» **Goal of the exercise**
Every line in the entries where "tail" is found should be copied.

» **Exercise input**
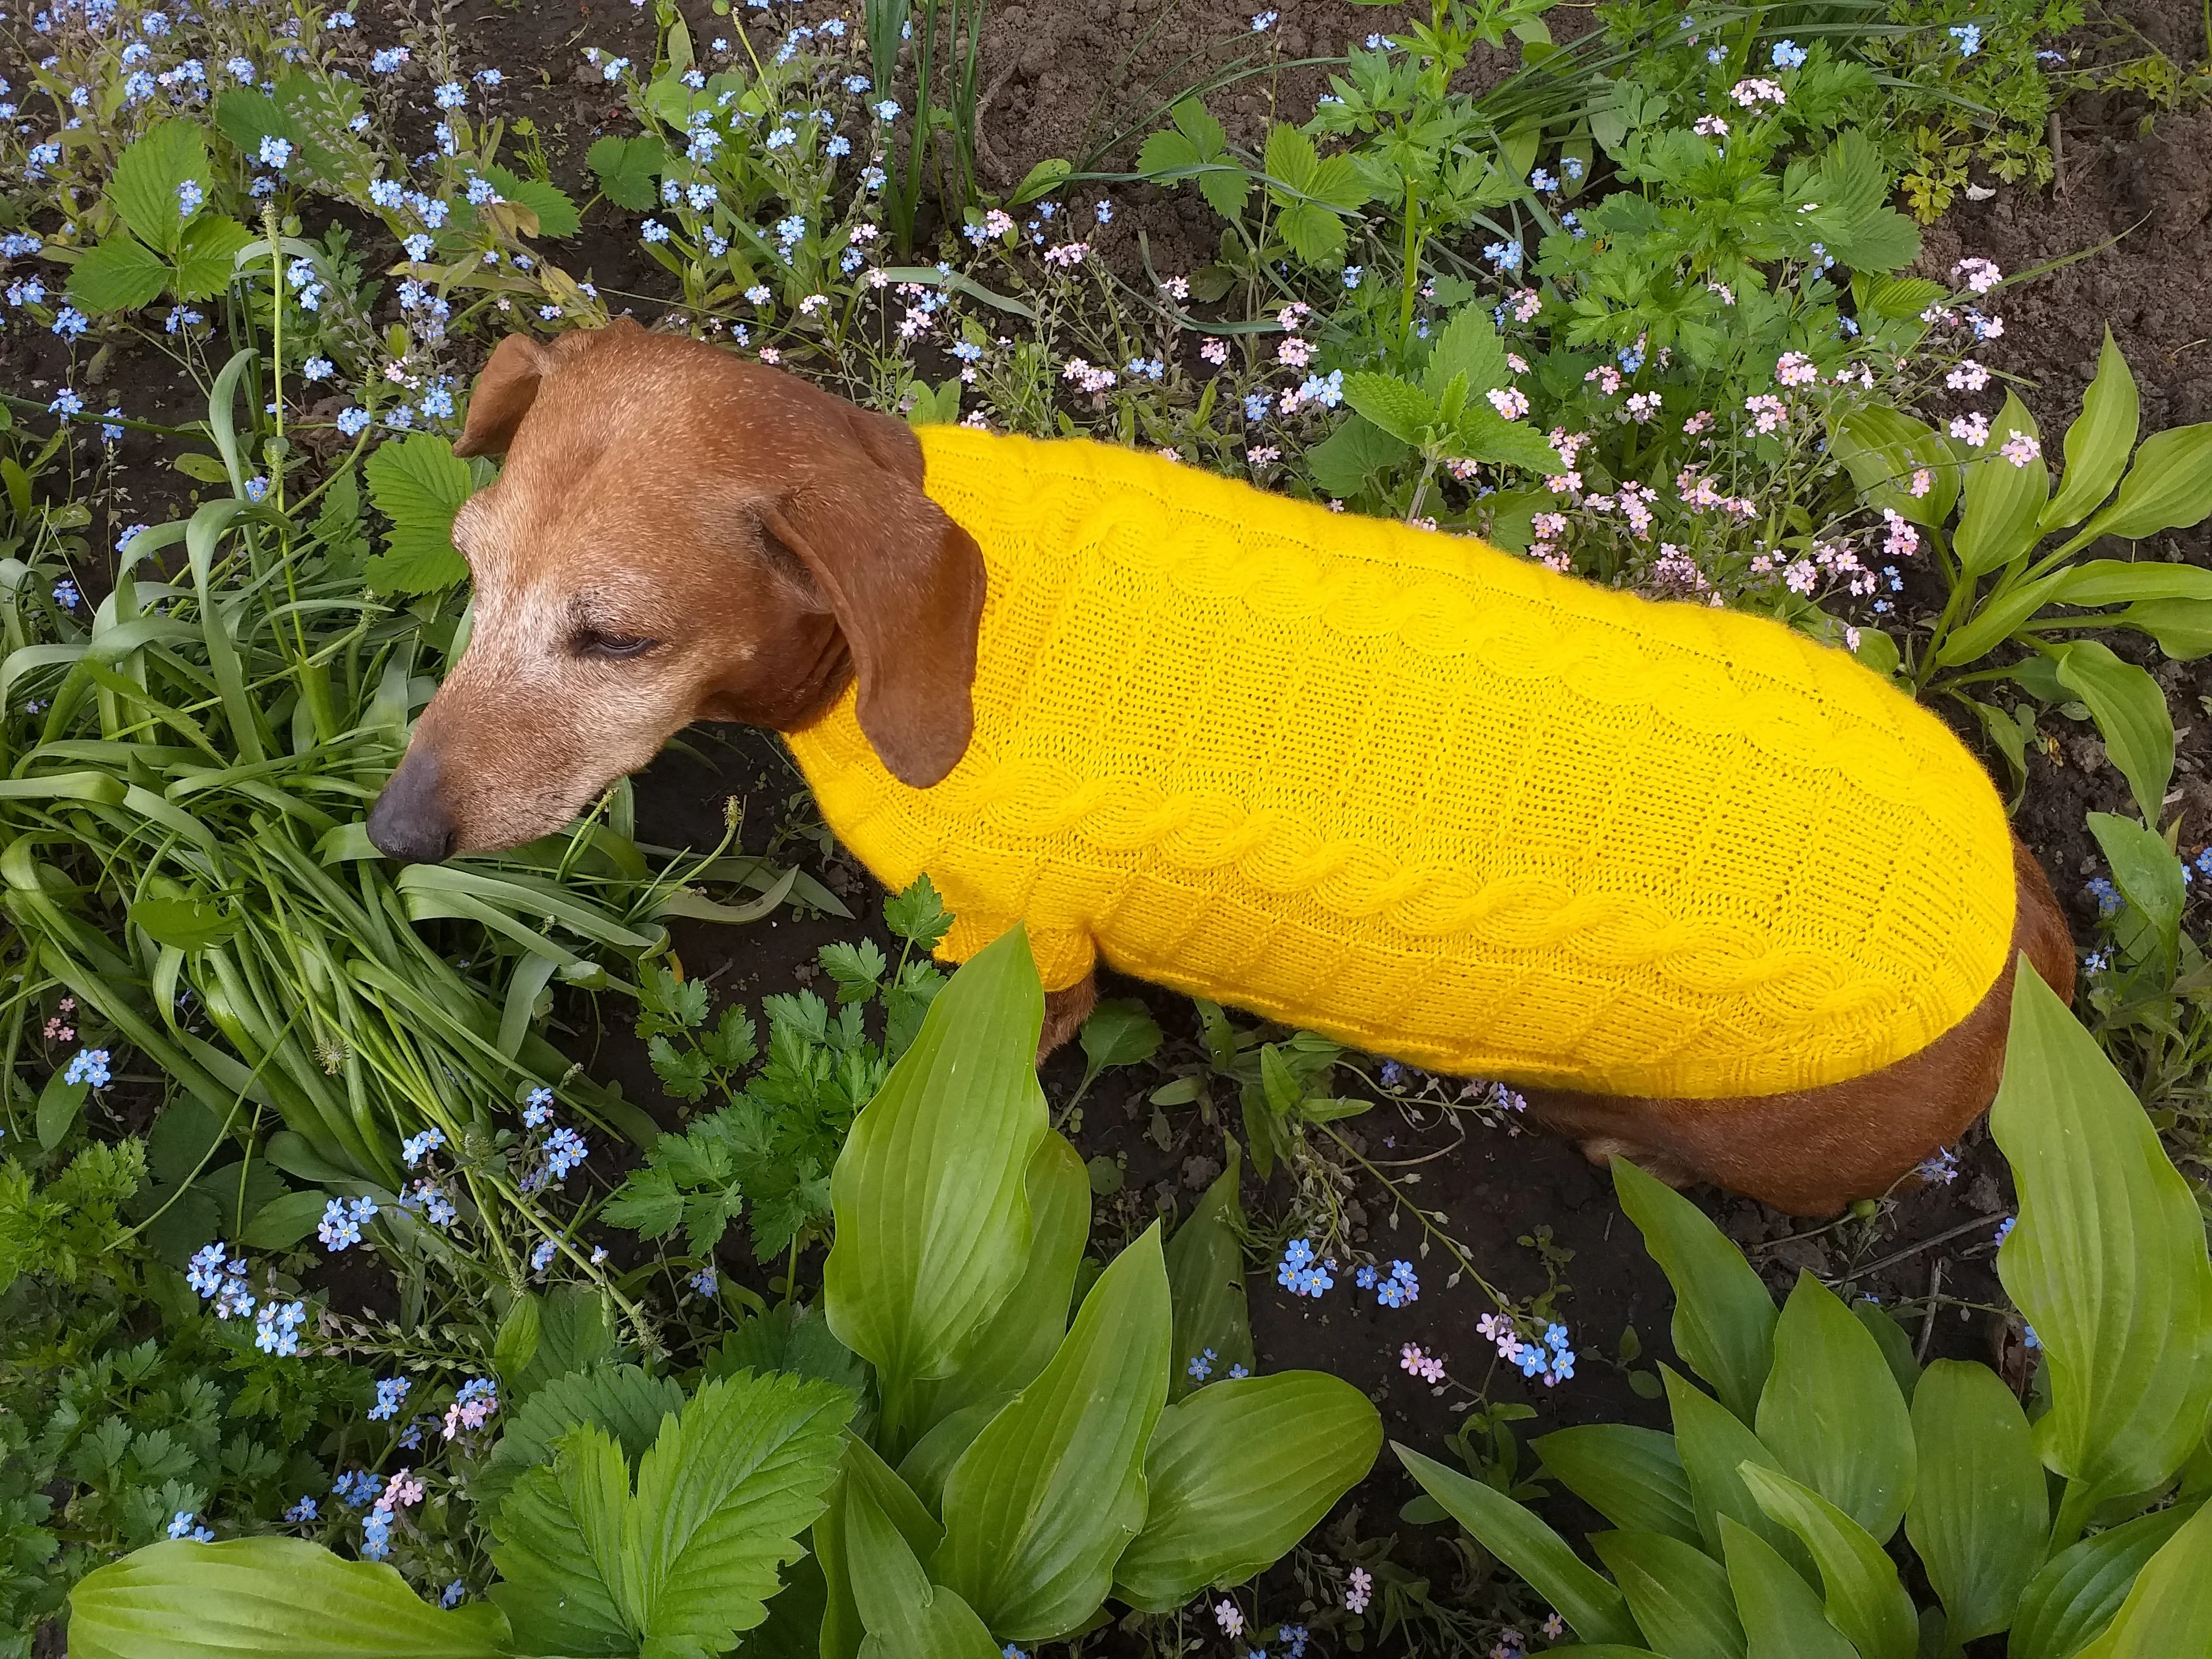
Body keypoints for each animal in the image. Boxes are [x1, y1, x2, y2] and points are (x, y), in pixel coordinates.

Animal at [371, 318, 2079, 1212]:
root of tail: (2020, 947)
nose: (389, 832)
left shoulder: (1026, 955)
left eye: (616, 638)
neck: (883, 659)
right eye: (472, 567)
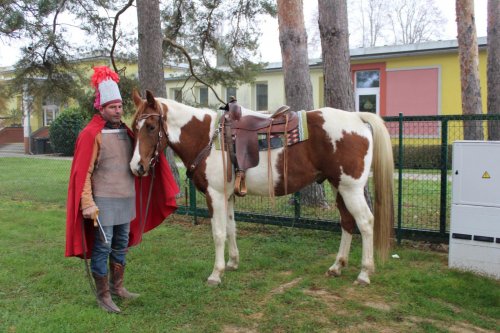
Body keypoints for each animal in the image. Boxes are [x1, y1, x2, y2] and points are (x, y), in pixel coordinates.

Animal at [130, 90, 394, 286]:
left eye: (151, 126)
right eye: (134, 126)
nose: (137, 167)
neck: (208, 137)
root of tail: (357, 118)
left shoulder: (215, 195)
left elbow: (218, 233)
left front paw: (216, 274)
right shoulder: (228, 196)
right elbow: (231, 228)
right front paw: (232, 263)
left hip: (351, 188)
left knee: (365, 222)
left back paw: (364, 273)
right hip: (339, 186)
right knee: (347, 222)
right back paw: (337, 266)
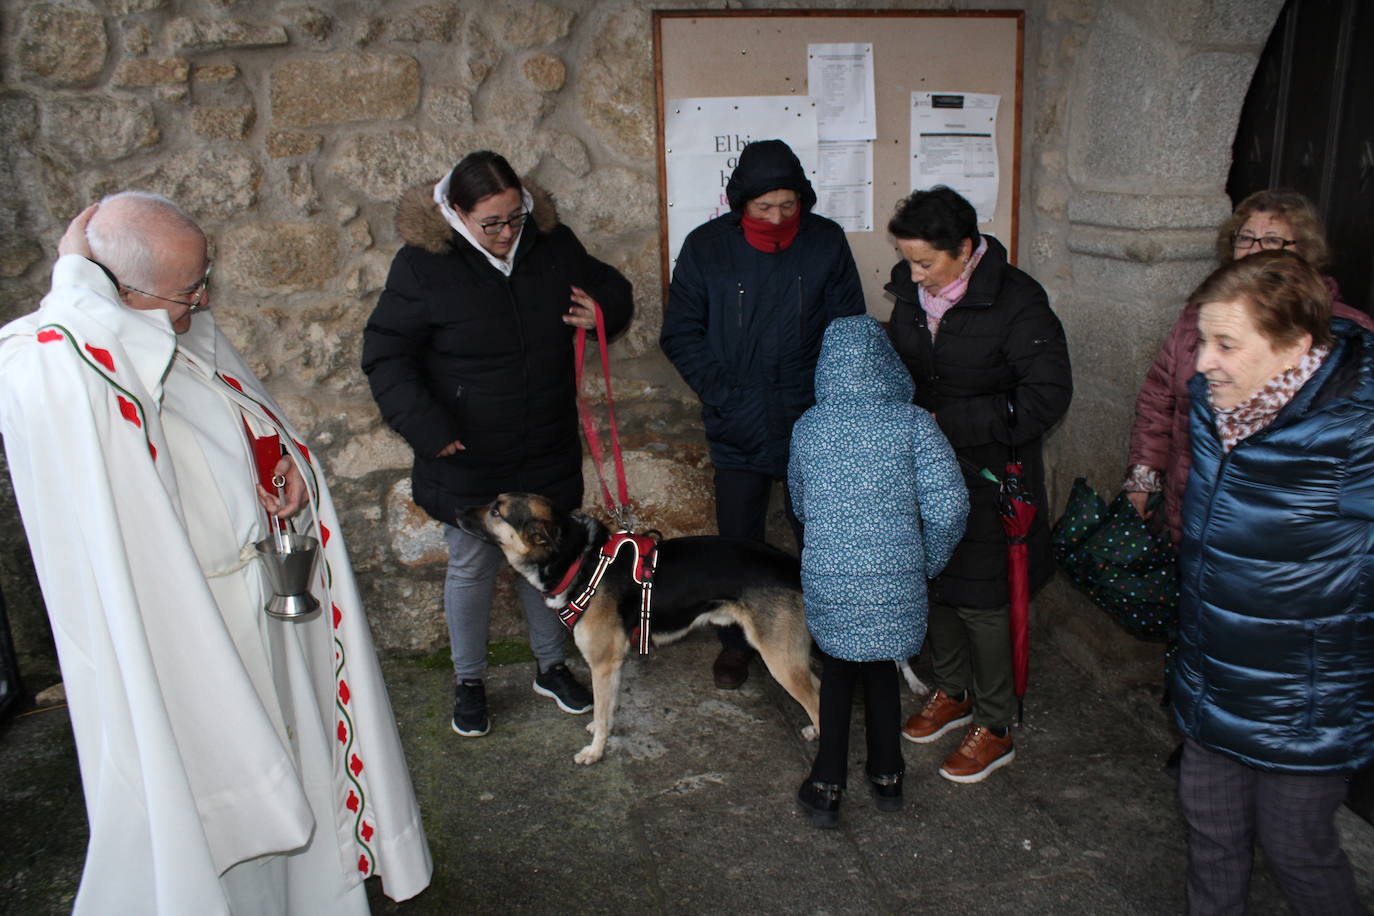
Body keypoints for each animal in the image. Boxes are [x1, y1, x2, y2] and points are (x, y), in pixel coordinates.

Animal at [467, 494, 818, 769]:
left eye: (497, 510)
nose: (459, 510)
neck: (580, 559)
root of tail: (792, 565)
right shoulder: (613, 663)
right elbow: (607, 708)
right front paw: (601, 730)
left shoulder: (602, 663)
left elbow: (603, 709)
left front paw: (595, 752)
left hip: (780, 658)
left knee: (815, 700)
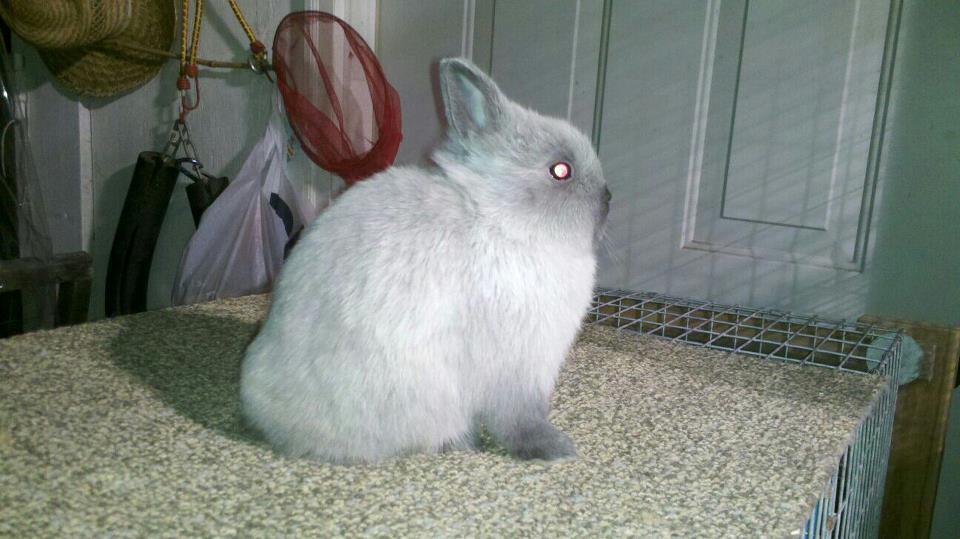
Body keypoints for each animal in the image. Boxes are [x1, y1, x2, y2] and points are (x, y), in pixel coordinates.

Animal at [240, 57, 611, 464]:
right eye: (560, 171)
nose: (609, 197)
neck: (504, 221)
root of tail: (269, 417)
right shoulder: (517, 369)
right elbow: (517, 419)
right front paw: (557, 450)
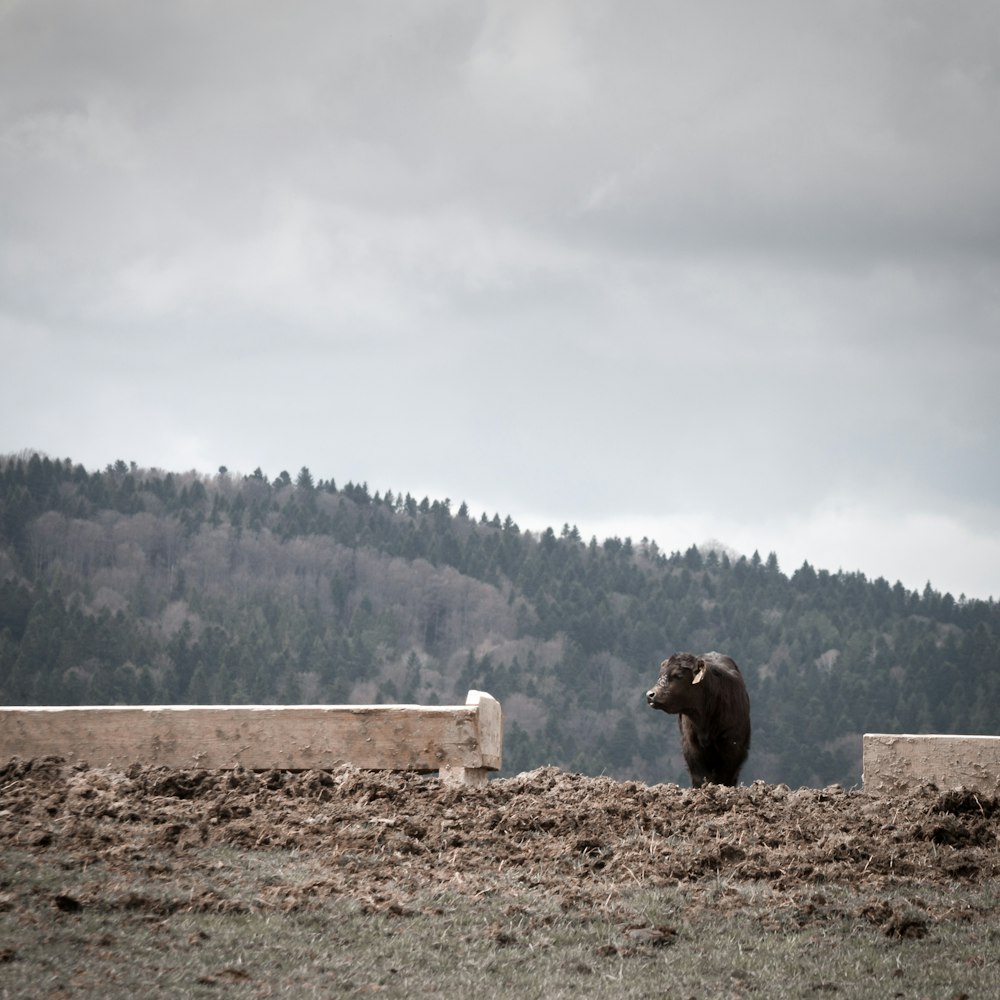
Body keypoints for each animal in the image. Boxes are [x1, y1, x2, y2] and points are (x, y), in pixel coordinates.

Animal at [648, 652, 752, 784]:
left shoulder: (733, 747)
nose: (650, 695)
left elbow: (724, 778)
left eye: (678, 675)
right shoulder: (691, 748)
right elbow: (700, 777)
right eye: (660, 675)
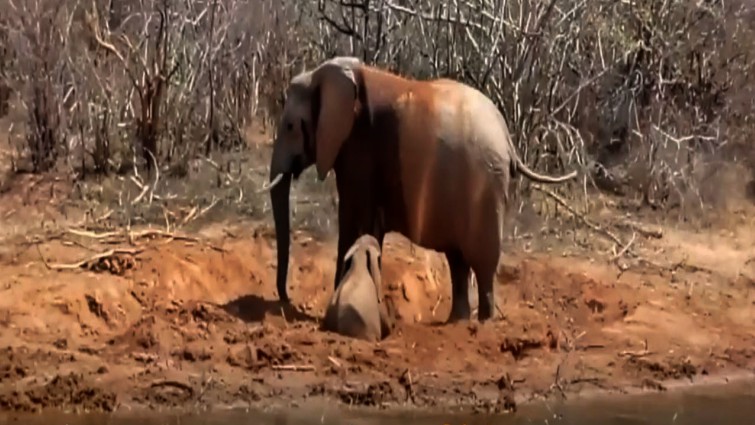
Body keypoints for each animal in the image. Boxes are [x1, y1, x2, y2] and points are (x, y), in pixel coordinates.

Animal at [263, 56, 577, 322]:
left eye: (290, 126)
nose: (286, 299)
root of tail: (507, 137)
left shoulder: (359, 149)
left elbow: (354, 219)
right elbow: (369, 228)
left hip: (486, 185)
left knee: (482, 263)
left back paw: (483, 324)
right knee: (458, 261)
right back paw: (456, 322)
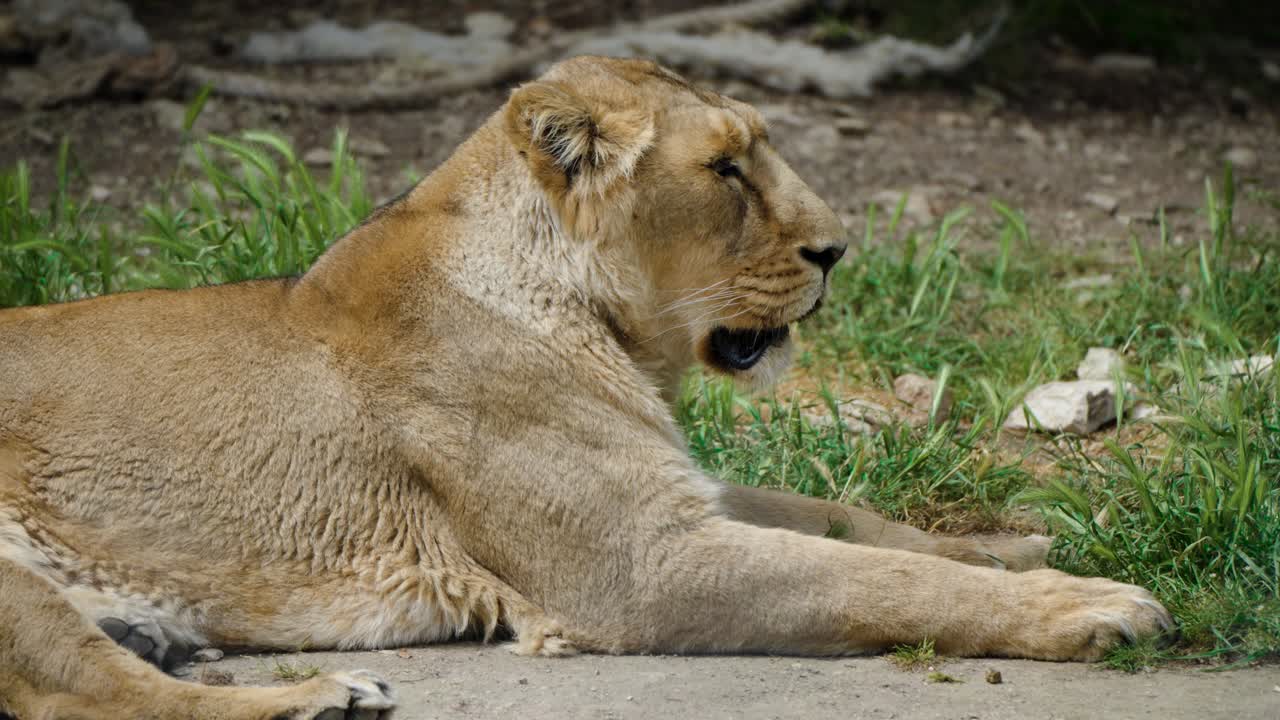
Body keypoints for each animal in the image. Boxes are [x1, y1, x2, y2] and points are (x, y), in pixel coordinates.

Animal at [0, 56, 1171, 719]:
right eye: (725, 169)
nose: (837, 252)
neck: (603, 327)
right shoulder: (639, 567)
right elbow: (882, 582)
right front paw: (1090, 605)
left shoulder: (674, 489)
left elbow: (858, 524)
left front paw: (1023, 542)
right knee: (89, 697)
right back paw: (324, 698)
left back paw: (155, 632)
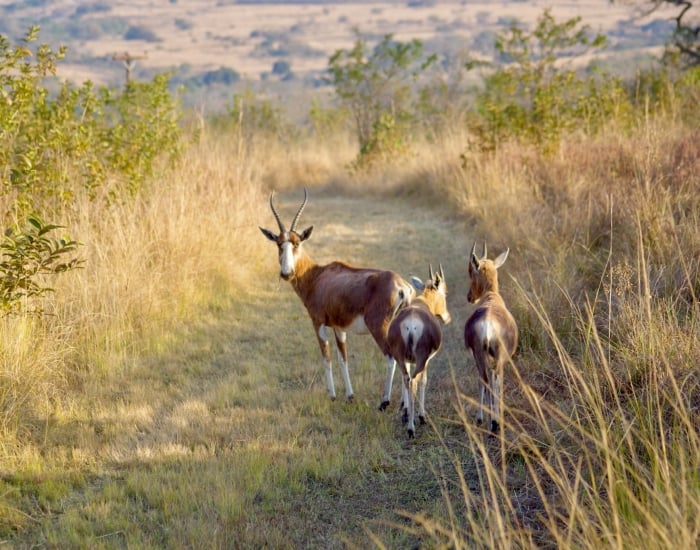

» **Response for this exercise**
root of tail: (2020, 947)
root of tail: (357, 118)
root of tail: (792, 565)
root of tail: (269, 417)
root of tail: (507, 137)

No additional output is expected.